Тонкий, ироничный и забавно-пикантный исторический роман об удивительной судьбе образованнейшей и экстравагантнейшей женщины позднего Средневековья — герцогини Маргариты по прозвищу Маульташ (Большеротая) — и о многолетней войне двух женщин — жены и фаворитки, в которой оружием одной были красота и очарование, а оружием другой — блестящий ум и поистине божественный талант плести изощренные интриги.
Лион Фейхтвангер (1884–1958) – выдающийся немецкий писатель и драматург. В своих произведениях, главным образом исторических романах, обращался к острым социальным проблемам. Им создан новый тип интеллектуального исторического романа, где за описаниями отдаленной эпохи явственно проступает второй план – параллели с событиями современности.

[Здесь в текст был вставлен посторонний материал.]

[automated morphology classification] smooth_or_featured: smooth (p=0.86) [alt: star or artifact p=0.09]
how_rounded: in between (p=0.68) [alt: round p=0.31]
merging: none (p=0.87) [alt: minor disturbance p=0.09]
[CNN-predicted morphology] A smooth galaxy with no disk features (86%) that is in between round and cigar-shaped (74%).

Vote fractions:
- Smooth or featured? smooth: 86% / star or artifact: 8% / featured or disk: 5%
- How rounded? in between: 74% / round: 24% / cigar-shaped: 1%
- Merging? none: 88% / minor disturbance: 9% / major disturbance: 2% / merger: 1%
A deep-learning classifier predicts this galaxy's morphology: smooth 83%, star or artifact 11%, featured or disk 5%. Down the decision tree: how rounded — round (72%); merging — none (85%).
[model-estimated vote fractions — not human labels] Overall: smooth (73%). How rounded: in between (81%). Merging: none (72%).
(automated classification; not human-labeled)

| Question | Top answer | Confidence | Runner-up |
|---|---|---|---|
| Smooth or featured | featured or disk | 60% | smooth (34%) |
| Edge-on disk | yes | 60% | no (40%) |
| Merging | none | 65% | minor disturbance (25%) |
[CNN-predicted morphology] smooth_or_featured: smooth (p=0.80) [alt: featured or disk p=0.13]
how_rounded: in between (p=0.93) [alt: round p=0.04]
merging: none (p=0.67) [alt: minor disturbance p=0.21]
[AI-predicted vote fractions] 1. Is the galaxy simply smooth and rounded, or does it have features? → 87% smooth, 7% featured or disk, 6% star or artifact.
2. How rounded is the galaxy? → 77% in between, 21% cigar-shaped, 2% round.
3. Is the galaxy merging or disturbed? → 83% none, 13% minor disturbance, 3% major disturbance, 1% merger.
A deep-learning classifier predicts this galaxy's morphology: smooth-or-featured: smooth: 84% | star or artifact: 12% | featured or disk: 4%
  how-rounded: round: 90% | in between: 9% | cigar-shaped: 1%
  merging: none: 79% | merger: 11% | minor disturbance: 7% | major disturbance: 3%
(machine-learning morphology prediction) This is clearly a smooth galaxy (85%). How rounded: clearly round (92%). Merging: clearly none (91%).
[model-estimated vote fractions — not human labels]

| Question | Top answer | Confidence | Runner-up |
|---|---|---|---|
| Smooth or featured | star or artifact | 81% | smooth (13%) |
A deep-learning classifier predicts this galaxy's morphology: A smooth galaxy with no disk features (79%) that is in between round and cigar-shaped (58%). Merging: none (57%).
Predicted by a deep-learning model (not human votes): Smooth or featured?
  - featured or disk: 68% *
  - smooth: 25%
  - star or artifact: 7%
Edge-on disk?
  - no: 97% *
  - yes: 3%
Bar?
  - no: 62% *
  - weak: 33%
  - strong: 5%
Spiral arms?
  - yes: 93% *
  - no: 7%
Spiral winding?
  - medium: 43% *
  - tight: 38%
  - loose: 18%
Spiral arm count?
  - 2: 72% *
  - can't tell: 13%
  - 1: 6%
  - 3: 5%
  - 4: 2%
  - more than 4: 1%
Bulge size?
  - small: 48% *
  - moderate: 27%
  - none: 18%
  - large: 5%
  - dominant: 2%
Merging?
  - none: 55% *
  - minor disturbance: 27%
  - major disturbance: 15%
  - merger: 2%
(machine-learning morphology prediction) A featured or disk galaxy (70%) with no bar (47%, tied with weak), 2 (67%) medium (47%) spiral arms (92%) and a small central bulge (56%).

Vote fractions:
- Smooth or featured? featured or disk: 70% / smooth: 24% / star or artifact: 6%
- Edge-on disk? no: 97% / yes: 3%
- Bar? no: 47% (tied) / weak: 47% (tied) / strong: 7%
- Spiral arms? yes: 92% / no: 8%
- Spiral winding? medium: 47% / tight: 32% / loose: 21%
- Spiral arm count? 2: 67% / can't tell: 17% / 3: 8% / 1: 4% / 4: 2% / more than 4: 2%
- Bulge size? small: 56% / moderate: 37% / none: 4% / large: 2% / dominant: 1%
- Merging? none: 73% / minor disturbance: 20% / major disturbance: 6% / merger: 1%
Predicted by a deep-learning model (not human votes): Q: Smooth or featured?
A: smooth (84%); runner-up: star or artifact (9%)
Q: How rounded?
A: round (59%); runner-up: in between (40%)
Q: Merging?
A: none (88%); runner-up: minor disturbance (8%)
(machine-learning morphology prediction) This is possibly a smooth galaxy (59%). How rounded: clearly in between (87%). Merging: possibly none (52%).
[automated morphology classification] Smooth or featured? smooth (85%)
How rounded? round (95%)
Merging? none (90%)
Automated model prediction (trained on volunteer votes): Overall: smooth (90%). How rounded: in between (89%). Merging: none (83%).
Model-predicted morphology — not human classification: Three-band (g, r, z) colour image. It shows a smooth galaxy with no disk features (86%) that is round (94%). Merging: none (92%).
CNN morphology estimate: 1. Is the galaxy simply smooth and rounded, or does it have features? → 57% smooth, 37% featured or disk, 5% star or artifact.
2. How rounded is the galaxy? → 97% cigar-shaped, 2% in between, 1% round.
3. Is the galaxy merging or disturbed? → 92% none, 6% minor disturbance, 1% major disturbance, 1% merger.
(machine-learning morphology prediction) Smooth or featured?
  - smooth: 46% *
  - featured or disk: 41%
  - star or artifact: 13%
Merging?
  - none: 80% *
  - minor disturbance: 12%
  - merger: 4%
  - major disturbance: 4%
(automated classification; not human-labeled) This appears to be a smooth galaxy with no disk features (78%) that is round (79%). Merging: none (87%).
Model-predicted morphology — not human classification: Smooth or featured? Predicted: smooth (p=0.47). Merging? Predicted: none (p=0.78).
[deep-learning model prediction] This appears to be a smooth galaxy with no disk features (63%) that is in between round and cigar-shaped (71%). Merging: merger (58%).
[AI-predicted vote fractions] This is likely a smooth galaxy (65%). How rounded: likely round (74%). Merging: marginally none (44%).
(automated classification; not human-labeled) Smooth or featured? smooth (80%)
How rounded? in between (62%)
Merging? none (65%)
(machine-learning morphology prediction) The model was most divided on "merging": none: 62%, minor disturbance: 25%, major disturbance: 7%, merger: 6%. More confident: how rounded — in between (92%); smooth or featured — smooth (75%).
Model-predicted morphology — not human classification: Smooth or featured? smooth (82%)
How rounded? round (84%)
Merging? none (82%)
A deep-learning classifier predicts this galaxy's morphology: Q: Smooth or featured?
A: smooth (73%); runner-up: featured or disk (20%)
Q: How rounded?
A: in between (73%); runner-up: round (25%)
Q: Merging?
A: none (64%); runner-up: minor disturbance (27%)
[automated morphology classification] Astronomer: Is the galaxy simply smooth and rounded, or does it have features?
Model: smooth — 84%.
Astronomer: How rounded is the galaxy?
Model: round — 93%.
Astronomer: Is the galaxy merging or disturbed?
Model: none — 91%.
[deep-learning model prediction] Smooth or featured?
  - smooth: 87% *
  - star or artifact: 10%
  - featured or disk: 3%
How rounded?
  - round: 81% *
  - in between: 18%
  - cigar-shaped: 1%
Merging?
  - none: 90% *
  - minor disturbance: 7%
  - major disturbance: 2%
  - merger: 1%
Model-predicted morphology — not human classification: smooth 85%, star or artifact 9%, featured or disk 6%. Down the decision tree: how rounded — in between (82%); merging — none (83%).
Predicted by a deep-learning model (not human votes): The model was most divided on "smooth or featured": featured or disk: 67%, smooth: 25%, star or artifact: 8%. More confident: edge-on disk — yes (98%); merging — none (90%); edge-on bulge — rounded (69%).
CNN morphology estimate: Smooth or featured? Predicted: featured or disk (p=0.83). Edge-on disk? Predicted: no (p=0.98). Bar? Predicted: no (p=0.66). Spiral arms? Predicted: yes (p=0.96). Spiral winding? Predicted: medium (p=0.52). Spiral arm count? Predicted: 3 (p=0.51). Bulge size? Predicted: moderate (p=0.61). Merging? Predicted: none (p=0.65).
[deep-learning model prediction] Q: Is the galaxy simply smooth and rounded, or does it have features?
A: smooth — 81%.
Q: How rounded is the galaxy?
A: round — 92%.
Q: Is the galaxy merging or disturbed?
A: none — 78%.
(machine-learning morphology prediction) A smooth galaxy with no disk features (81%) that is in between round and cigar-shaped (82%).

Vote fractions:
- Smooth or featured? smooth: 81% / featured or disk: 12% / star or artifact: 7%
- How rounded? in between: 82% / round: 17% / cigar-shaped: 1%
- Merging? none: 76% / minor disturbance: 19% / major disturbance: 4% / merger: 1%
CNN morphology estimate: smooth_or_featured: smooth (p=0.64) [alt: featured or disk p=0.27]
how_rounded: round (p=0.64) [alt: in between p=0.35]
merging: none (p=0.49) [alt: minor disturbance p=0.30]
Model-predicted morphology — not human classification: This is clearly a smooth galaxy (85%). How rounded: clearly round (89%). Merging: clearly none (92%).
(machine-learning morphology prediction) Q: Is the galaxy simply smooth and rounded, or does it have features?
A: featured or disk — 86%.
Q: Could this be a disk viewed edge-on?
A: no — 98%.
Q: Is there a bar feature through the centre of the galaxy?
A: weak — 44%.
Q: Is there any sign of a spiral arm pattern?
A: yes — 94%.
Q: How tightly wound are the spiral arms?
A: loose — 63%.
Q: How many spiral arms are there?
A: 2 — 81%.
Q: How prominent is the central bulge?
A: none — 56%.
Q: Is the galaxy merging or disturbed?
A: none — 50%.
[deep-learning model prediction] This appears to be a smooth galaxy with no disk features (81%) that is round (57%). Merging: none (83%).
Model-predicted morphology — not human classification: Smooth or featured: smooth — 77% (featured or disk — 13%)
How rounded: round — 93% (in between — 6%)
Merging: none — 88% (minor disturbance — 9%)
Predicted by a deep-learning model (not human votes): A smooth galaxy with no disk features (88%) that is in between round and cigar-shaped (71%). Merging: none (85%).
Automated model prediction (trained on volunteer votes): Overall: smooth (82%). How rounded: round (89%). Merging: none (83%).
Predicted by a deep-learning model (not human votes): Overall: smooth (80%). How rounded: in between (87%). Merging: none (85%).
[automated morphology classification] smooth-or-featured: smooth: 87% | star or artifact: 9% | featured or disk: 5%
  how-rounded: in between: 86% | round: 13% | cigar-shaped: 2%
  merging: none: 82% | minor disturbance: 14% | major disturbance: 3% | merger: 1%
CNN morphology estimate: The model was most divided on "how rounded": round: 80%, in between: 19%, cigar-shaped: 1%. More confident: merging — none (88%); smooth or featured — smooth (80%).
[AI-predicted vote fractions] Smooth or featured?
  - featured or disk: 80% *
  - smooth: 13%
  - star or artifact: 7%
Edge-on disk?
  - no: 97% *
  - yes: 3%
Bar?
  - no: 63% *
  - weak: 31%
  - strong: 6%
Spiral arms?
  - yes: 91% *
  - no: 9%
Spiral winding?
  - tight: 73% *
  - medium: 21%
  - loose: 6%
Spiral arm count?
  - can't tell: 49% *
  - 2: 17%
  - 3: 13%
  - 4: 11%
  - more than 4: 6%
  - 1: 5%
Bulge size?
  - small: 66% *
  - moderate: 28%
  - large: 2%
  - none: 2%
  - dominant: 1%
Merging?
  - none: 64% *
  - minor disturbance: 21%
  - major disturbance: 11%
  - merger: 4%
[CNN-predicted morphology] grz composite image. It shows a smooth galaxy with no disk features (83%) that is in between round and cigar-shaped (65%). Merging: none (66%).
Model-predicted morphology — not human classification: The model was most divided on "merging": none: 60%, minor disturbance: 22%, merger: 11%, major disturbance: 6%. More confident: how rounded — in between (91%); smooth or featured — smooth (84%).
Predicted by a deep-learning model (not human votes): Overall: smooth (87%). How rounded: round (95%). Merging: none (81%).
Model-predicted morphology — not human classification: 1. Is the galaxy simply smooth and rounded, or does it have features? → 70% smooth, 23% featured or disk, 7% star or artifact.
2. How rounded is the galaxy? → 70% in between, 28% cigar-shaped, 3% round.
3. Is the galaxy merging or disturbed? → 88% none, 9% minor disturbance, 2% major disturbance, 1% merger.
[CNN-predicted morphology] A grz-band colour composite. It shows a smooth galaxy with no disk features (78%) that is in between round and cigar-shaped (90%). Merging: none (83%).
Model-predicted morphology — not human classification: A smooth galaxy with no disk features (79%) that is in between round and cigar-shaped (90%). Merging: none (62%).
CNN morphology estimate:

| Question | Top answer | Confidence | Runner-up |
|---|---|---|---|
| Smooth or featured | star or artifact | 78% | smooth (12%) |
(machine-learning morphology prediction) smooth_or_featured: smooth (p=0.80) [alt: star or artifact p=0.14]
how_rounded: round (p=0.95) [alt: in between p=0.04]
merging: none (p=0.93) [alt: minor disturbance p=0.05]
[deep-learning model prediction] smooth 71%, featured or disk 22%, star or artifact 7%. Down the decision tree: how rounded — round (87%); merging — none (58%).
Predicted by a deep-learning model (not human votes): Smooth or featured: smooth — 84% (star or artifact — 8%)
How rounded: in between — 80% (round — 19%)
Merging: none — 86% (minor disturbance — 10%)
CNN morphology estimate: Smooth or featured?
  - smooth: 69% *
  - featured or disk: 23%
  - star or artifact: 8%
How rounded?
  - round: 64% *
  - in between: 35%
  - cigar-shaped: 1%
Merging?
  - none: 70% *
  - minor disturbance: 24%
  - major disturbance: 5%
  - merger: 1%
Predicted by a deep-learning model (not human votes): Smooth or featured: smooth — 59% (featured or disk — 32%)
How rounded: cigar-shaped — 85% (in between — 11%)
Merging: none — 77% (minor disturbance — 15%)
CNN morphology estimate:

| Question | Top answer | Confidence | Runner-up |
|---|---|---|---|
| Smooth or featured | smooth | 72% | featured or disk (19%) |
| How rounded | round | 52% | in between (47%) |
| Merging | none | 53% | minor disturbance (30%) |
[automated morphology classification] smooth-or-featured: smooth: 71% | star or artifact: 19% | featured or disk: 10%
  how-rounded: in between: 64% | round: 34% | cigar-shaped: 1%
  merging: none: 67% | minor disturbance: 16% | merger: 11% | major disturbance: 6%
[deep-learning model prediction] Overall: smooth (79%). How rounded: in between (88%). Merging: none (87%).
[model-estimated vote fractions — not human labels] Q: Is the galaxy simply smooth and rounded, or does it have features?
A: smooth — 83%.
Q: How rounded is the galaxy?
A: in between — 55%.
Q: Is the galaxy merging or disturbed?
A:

«Испанская баллада» — поэтическая повесть о любви кастильского короля Альфонсо VIII к дочери севильского купца Ракели. Сюжет романа, взятый из староиспанских хроник, вдохновлял многих писателей и поэтов, но только Лион Фейхтвангер обозначил тесную связь судьбы влюбленных с судьбой их страны. Рассказывая о прошлом, Фейхтвангер остается актуальным, современным писателем. Эта книга о большой человеческой любви, торжествующей над мраком предрассудков и суеверий, над мелкими корыстными расчетами и крупными политическими интригами. Перевод Н.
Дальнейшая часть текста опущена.